Ensuite, bien sûr, il reste l’équation économique. Mais il existe des solutions pour que la collectivité garde son sol ou, en tout cas, le maîtrise. Je pense aux foncières solidaires qui dissocient le bâti du sol. Dans les débats actuels, on ne s’en sortira pas par l’injonction.
Le faible coût de la terre agricole ne constitue-t-il pas un obstacle dans la conduite d’une politique de sobriété foncière ?
C’est un vrai problème. En France, les prix des terres agricoles sont parmi les plus bas d’Europe, de l’ordre de quelques centimes d’euro par mètre carré. Nous comprenons aisément que le maire d’une petite commune va être pris dans ces questionnements. La revalorisation de ces terres agricoles constitue un vrai enjeu. Pourquoi ne pas introduire, par exemple, une valeur écosystémique, écologique ? Cela pourrait faire l’objet d’une véritable politique foncière nationale.

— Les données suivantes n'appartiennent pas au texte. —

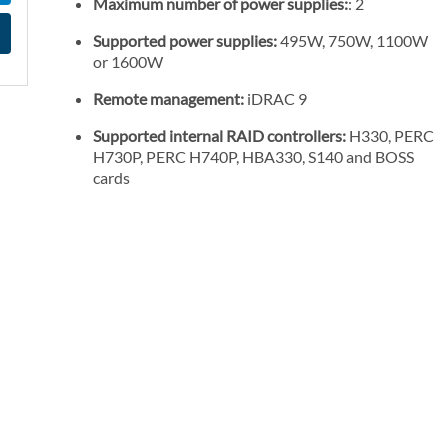
Maximum number of power supplies:
: 2
l
P
Supported power supplies:
495W, 750W, 1100W
or 1600W
r
i
Remote management:
iDRAC 9
c
Supported internal RAID controllers:
H330, PERC
e
H730P, PERC H740P, HBA330, S140 and BOSS
cards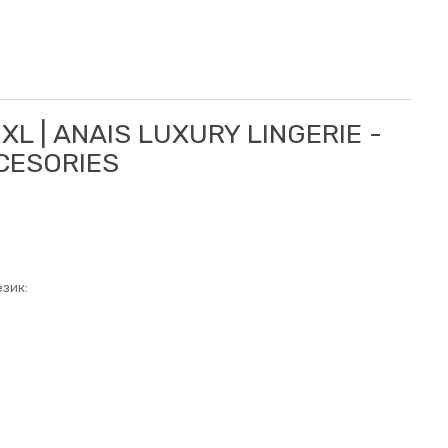
XL | ANAIS LUXURY LINGERIE -
CCESORIES
зик: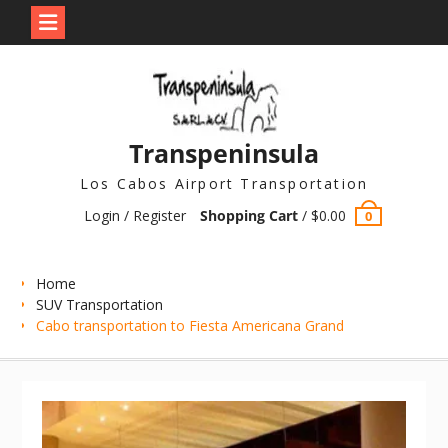
Skip
to
content
Transpeninsula
Los Cabos Airport Transportation
Login / Register
Shopping Cart
/
$
0.00
0
Home
SUV Transportation
Cabo transportation to Fiesta Americana Grand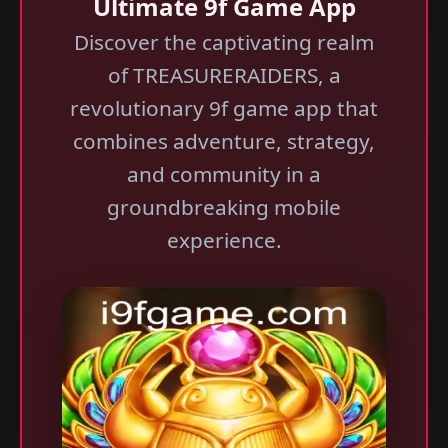
Ultimate 9f Game App
Discover the captivating realm
of TREASURERAIDERS, a
revolutionary 9f game app that
combines adventure, strategy,
and community in a
groundbreaking mobile
experience.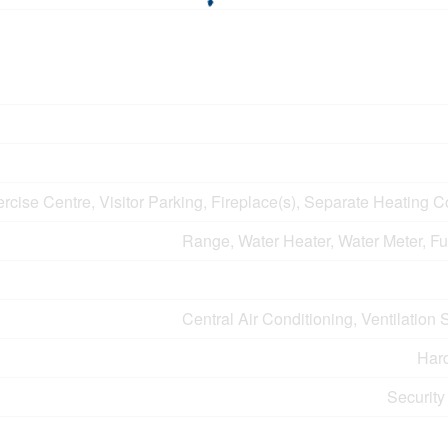
rcise Centre, Visitor Parking, Fireplace(s), Separate Heating C
Range, Water Heater, Water Meter, Fu
Central Air Conditioning, Ventilation
Har
Security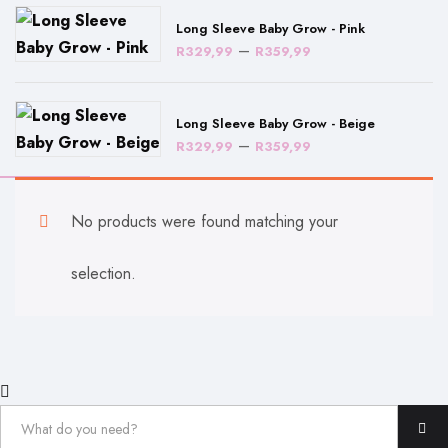
through
Long Sleeve Baby Grow - Pink
R359,99
Price
–
R
329,99
R
359,99
range:
R329,99
Long Sleeve Baby Grow - Beige
through
Price
–
R
329,99
R
359,99
R359,99
range:
R329,99
No products were found matching your
through
R359,99
selection.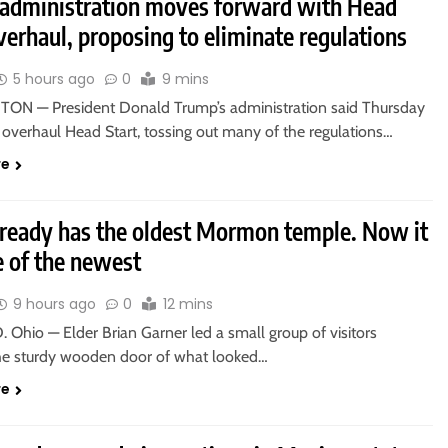
administration moves forward with Head
verhaul, proposing to eliminate regulations
5 hours ago
0
9 mins
N — President Donald Trump’s administration said Thursday
o overhaul Head Start, tossing out many of the regulations…
re
lready has the oldest Mormon temple. Now it
e of the newest
9 hours ago
0
12 mins
Ohio — Elder Brian Garner led a small group of visitors
he sturdy wooden door of what looked…
re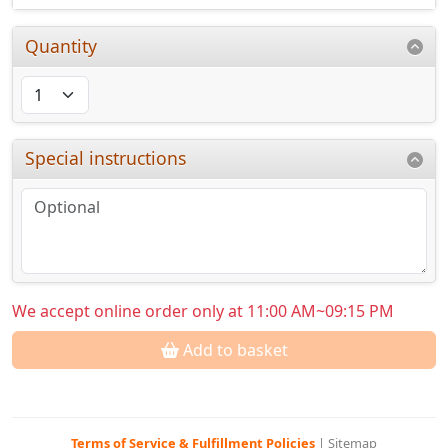
Quantity
Special instructions
We accept online order only at 11:00 AM~09:15 PM
Add to basket
Terms of Service & Fulfillment Policies
|
Sitemap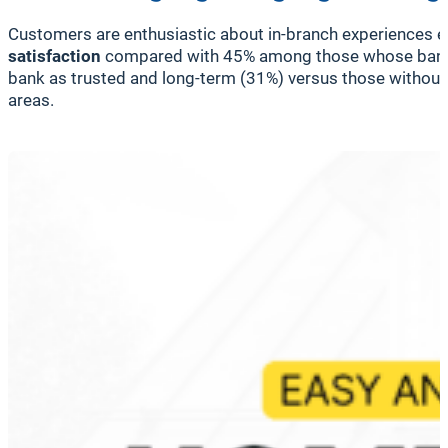
Customers are enthusiastic about in-branch experiences en
satisfaction
compared with 45% among those whose bank 
bank as trusted and long-term (31%) versus those without s
areas.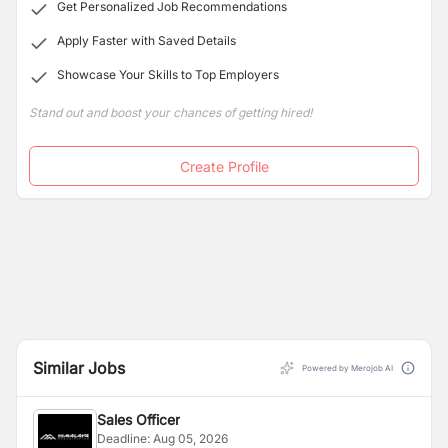
Get Personalized Job Recommendations
Apply Faster with Saved Details
Showcase Your Skills to Top Employers
Stand out and boost your chances of getting hired!
Create Profile
Similar Jobs
Powered by Merojob AI
Sales Officer
Deadline:
Aug 05, 2026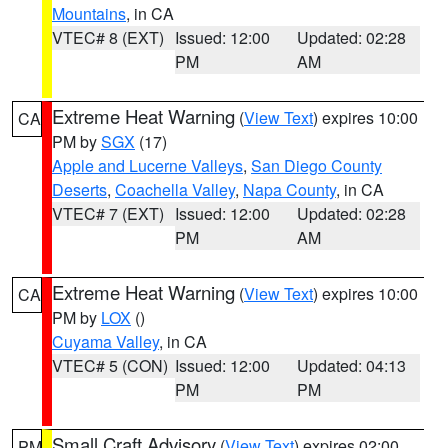
Mountains
, in CA
VTEC# 8 (EXT)
Issued: 12:00
Updated: 02:28
PM
AM
Extreme Heat Warning
(
View Text
) expires 10:00
CA
PM by
SGX
(17)
Apple and Lucerne Valleys
,
San Diego County
Deserts
,
Coachella Valley
,
Napa County
, in CA
VTEC# 7 (EXT)
Issued: 12:00
Updated: 02:28
PM
AM
Extreme Heat Warning
(
View Text
) expires 10:00
CA
PM by
LOX
()
Cuyama Valley
, in CA
VTEC# 5 (CON)
Issued: 12:00
Updated: 04:13
PM
PM
Small Craft Advisory
(
View Text
) expires 02:00
PM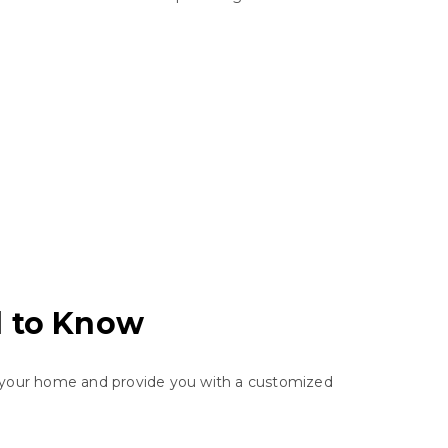
d to Know
ss your home and provide you with a customized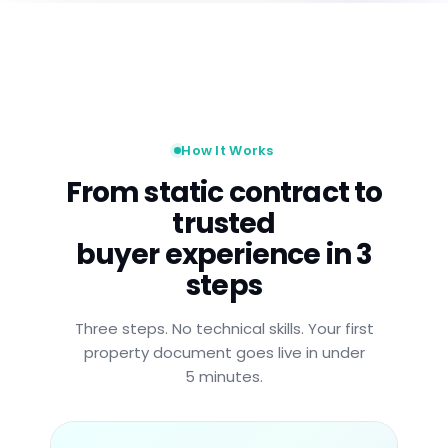
How It Works
From static contract to
trusted
buyer experience in 3
steps
Three steps. No technical skills. Your first
property document goes live in under
5 minutes.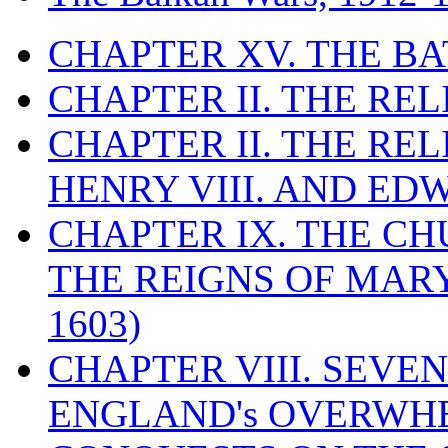
CHAPTER XV. THE BA
CHAPTER II. THE RE
CHAPTER II. THE RE
HENRY VIII. AND EDW
CHAPTER IX. THE C
THE REIGNS OF MARY
1603)
CHAPTER VIII. SEVEN 
ENGLAND's OVERWH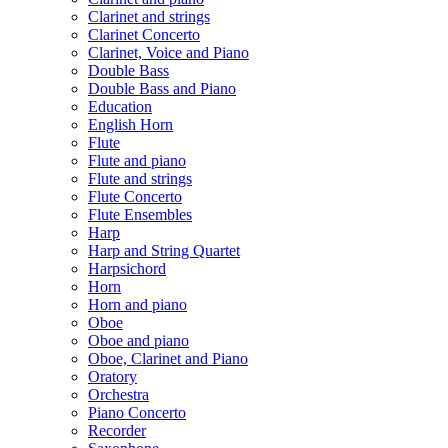
Clarinet and strings
Clarinet Concerto
Clarinet, Voice and Piano
Double Bass
Double Bass and Piano
Education
English Horn
Flute
Flute and piano
Flute and strings
Flute Concerto
Flute Ensembles
Harp
Harp and String Quartet
Harpsichord
Horn
Horn and piano
Oboe
Oboe and piano
Oboe, Clarinet and Piano
Oratory
Orchestra
Piano Concerto
Recorder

Mais nous voyons bien que face aux demandes de ne plus artificialiser, l’Etat ne propose pas grand-chose : pas de levier pour passer d’un type d’agriculture à un autre, pas d’aides assez conséquentes pour permettre une transition, comme, justement, participer à la revalorisation des terres agricoles. Je dresserais le même parallèle avec les enjeux de réindustrialisation qui se confrontent à l’objectif d’artificialisation. Autre exemple : la désimperméabilisation d’un parking pourrait être valorisée. Elle n’est pas prise en compte et c’est bien dommage, car elle supposerait une renaturation, qui consiste à retourner à un état antérieur supposé naturel. Les villes et les métropoles auraient intérêt à fabriquer leur propre terre. Mais amender un sol prend de la place et du temps. Faute de quoi, nous nous retrouvons dans un présentéisme effréné qui conduit à des demi-mesures. Tout cela montre que les sols constituent bien un sujet d’avenir.